Text provided >>
GRB 140226A
GCN Circular 15888
Subject
IPN triangulation of GRB 140226A, a possible GRB counterpart to iPTF14yb
Date
2014-02-28T00:25:44Z (11 years ago)
From
Kevin Hurley at UCBerkeley/SSL <khurley@ssl.berkeley.edu>
K. Hurley, on behalf of the Interplanetary Network,
S. Golenetskii, R. Aptekar, V. Pal'shin, D. Frederiks,
D. Svinkin, and T. Cline on behalf of the Konus-Wind team,
I. G. Mitrofanov, D. Golovin, M. L. Litvak, and A. B. Sanin,
on behalf of the HEND-Odyssey GRB team,
W. Boynton, C. Fellows, K. Harshman, H. Enos, and R. Starr, on
behalf of the GRS-Odyssey GRB team,
A. von Kienlin, X. Zhang, A. Rau, V. Savchenko, E. Bozzo, and C.
Ferrigno, on behalf of the INTEGRAL SPI-ACS GRB team,
S. Barthelmy, J. Cummings, N. Gehrels, H. Krimm, and D. Palmer, on behalf of
the Swift-BAT team, and
V. Connaughton, M. S. Briggs, C. Meegan, and V. Pelassa, on behalf of the Fermi
GBM team, report:
We have examined IPN data for the period 2014-02-26T09:05:00 to
2014-02-26T10:18:00, when the optical transient source iPTF14yb was
discovered (Cenko et al. GCN 15883). During this time, Konus, Swift,
INTEGRAL, RHESSI, Odyssey, and MESSENGER were operating and returning
data, although in the presence of increased solar activity. Suzaku was
off. We have identified one event, at 2014-02-26T10:02:57 (36177 s),
observed by Odyssey, INTEGRAL (SPI-ACS) and Konus (in the waiting
mode), whose duration is ~15 s, and whose localization is consistent
with iPTF14yb. Specifically, the Odyssey-INTEGRAL triangulation
annulus is centered at RA, Dec = 206.305 degrees (13 h 45 m 13.2 s),
-7.925 degrees (-7 o 55 ' 29 "), with radius 27.577 +/- 0.607 degrees
(3 sigma). iPTF14yb lies 0.157 degrees from the center line of the
annulus. The probability that the transient lies within the annulus by
chance is roughly 0.005. At the time of this event, the optical
transient was below the horizon for Swift, and no emission consistent
with a GRB was seen in the data. Fermi was in the SAA. The RHESSI and
MESSENGER backgrounds were high and variable due to solar activity,
making the identification of this burst uncertain in their data.

Given entries >>
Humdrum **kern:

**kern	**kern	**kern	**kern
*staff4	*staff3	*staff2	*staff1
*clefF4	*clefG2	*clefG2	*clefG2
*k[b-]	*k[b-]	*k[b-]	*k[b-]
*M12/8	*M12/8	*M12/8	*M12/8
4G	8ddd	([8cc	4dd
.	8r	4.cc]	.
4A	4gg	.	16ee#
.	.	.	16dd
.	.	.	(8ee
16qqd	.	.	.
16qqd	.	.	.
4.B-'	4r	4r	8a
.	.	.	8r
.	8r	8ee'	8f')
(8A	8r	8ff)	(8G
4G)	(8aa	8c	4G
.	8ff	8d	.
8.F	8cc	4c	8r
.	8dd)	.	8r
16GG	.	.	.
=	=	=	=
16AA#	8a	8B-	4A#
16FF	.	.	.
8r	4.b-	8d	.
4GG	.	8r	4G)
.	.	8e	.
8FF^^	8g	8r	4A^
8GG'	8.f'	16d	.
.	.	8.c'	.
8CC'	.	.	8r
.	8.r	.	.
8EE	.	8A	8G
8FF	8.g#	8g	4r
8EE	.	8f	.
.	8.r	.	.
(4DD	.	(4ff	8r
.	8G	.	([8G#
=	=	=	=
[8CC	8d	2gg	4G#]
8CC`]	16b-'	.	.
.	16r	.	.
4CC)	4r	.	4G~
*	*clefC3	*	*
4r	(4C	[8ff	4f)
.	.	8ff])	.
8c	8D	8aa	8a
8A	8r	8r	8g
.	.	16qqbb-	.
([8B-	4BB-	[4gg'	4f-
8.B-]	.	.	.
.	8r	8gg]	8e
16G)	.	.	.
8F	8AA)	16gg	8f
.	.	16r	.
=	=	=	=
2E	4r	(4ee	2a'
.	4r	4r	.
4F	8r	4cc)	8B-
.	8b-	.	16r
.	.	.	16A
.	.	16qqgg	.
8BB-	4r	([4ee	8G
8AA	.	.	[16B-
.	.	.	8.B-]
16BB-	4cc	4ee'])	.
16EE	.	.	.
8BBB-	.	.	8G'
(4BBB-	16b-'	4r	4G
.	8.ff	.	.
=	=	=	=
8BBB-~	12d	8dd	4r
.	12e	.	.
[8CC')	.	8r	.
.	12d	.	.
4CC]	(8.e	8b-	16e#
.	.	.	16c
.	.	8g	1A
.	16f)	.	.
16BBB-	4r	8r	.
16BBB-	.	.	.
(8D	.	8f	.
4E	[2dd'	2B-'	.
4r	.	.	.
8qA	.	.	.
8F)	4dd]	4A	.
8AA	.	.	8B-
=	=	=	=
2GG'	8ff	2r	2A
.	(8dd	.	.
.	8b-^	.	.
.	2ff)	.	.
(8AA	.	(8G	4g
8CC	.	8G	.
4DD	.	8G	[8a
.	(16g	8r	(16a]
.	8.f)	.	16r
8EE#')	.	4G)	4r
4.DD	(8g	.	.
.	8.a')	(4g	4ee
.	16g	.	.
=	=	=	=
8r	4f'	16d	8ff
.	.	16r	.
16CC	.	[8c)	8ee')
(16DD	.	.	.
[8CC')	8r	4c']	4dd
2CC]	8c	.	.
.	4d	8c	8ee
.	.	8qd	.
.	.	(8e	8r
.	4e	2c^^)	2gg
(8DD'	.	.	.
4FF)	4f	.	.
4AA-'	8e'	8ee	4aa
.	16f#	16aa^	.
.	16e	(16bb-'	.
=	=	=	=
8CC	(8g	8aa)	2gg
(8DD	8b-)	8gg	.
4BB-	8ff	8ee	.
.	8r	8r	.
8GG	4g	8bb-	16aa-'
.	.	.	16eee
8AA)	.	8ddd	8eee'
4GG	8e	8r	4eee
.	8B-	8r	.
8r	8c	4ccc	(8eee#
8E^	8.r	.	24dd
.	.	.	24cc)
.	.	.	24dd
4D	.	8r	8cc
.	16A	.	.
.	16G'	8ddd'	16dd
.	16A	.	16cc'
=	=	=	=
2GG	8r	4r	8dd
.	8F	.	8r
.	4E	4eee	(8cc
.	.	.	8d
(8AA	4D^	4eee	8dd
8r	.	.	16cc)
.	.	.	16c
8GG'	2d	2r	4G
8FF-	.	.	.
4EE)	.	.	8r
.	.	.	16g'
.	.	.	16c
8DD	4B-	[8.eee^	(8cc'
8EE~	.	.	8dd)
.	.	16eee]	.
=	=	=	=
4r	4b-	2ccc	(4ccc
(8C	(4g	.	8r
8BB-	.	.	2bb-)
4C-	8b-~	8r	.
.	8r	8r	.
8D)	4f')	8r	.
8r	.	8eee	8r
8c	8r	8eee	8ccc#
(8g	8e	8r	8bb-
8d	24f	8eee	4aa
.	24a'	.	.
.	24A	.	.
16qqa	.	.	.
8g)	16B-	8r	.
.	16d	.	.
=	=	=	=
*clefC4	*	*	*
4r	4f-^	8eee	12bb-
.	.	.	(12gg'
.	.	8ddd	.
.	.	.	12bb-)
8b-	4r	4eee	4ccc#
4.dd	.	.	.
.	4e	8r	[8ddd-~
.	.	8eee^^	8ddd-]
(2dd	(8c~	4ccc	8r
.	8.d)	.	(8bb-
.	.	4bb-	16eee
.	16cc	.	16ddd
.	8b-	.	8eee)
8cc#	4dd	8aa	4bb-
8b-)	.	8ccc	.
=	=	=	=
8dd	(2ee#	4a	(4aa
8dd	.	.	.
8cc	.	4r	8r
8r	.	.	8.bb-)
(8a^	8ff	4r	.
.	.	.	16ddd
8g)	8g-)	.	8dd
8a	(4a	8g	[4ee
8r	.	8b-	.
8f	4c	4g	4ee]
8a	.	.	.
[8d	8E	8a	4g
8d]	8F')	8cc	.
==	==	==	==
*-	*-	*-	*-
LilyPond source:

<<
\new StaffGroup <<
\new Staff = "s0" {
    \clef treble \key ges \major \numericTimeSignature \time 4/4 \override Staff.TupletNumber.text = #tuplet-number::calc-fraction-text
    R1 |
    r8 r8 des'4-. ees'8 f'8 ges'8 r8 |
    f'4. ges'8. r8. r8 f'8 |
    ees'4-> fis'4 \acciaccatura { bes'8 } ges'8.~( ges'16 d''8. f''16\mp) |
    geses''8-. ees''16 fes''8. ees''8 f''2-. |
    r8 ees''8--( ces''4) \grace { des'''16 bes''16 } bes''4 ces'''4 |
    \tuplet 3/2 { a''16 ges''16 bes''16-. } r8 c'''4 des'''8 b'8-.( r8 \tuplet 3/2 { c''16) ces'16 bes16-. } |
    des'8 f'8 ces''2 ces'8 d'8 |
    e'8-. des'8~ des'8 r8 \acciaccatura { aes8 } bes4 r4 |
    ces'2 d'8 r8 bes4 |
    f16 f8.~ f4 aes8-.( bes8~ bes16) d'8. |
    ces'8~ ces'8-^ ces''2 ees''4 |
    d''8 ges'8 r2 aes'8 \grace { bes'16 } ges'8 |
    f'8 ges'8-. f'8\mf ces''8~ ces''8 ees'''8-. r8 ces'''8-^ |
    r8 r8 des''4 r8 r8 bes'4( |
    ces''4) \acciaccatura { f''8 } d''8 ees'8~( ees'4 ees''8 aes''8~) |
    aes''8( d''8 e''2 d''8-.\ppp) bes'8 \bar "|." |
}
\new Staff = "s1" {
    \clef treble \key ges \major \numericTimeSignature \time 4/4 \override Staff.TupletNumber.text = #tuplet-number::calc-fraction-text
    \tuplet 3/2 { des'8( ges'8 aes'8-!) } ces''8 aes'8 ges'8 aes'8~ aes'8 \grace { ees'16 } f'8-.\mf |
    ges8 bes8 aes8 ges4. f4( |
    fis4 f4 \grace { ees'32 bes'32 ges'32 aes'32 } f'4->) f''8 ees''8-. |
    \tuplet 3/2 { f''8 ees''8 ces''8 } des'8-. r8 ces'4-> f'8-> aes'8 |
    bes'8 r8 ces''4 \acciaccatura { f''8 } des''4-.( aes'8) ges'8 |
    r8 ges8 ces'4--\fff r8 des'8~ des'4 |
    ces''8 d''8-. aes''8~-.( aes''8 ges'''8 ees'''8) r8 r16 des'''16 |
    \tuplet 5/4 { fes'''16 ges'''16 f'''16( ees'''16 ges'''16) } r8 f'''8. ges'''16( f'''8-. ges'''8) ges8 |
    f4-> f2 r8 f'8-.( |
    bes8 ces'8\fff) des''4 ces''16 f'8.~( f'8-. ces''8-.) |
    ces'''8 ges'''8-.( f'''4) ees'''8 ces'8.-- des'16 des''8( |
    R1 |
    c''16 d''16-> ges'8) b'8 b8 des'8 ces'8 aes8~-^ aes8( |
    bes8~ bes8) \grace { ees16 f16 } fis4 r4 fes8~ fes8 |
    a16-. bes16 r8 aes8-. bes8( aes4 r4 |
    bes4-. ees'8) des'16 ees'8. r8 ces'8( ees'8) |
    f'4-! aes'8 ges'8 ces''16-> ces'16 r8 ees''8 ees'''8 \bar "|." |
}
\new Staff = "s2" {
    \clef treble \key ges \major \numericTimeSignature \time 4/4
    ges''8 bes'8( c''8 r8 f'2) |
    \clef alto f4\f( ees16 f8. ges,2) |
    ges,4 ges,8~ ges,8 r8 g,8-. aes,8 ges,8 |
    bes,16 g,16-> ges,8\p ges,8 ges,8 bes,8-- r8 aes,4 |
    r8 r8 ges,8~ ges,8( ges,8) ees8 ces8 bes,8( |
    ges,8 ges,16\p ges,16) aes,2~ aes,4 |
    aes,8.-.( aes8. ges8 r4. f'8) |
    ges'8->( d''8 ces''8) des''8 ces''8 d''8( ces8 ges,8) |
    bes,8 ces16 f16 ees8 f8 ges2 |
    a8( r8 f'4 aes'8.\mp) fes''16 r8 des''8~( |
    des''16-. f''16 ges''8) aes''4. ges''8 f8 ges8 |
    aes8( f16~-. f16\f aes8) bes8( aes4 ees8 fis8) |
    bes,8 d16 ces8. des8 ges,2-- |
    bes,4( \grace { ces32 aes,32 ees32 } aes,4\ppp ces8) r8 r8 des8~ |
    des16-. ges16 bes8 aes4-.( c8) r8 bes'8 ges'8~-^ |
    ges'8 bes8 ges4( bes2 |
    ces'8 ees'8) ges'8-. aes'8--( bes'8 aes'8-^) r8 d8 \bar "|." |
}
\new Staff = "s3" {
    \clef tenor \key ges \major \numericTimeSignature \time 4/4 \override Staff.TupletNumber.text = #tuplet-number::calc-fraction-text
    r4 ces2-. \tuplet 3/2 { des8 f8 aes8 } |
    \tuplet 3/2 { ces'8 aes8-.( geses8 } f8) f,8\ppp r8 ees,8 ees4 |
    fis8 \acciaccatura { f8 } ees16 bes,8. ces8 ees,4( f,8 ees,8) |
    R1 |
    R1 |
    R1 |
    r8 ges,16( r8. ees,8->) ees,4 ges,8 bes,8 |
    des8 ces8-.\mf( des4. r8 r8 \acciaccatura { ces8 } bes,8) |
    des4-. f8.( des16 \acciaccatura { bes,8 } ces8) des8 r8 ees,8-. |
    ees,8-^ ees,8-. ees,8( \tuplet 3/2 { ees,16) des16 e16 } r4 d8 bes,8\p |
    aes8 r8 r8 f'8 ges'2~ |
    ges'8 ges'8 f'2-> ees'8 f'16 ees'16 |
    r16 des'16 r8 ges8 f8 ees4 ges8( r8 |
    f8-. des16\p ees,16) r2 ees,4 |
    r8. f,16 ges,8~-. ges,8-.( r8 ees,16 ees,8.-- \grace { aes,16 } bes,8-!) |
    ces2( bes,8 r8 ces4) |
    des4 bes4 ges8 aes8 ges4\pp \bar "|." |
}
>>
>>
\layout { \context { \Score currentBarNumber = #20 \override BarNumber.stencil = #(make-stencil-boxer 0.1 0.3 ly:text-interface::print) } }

Instruction A >> Does the GRB 140226A circular support each of these statements? Answer yes or no for each and quote the words that decide it. (i) Suzaku was operating during the examined period. (ii) The event lasted about 15 seconds. (iii) At the time of the event, the optical transient was above the horizon for Swift.
Instruction B >> Which missions does the GRB 140226A circular name as operating and returning data during the examined period?
Instruction C >> Carry the GRB 140226A circular forward, beginning right after its final sentence.

Task response A >>
(i) No: "Suzaku was off."
(ii) Yes: "whose duration is ~15 s"
(iii) No: "the optical transient was below the horizon for Swift"

Task response B >> Konus, Swift, INTEGRAL, RHESSI, Odyssey, MESSENGER

Task response C >>
If this is indeed the GRB counterpart to iPTF14yb, this would appear to
be the first GRB to be discovered on the basis of its optical
counterpart.
This triangulation can be improved. Detailed spectral and temporal
information on this burst will be presented in a forthcoming GCN
Circular.
GCN Circular 15889
Subject
Konus-Wind observation of GRB 140226A
Date
2014-02-28T08:16:29Z (11 years ago)
From
Dmitry Frederiks at Ioffe Institute <fred@mail.ioffe.ru>
S. Golenetskii, R.Aptekar, D. Frederiks, V. Pal'shin,
P. Oleynik, M. Ulanov, D. Svinkin, and T. Cline on behalf
of the Konus-Wind team, report:
The long-duration GRB 140226A
(IPN trangulation: Hurley et al., GCN 15888),
which is a possible counterpart to the optical
transient source iPTF14yb (Cenko et al. GCN 15883),
was detected by Konus-Wind in the waiting mode
against the high solar particle background.
The light curve shows a single pulse, which peaked
at T0=36177 s UT (10:02:57) and had a duration of ~15 s.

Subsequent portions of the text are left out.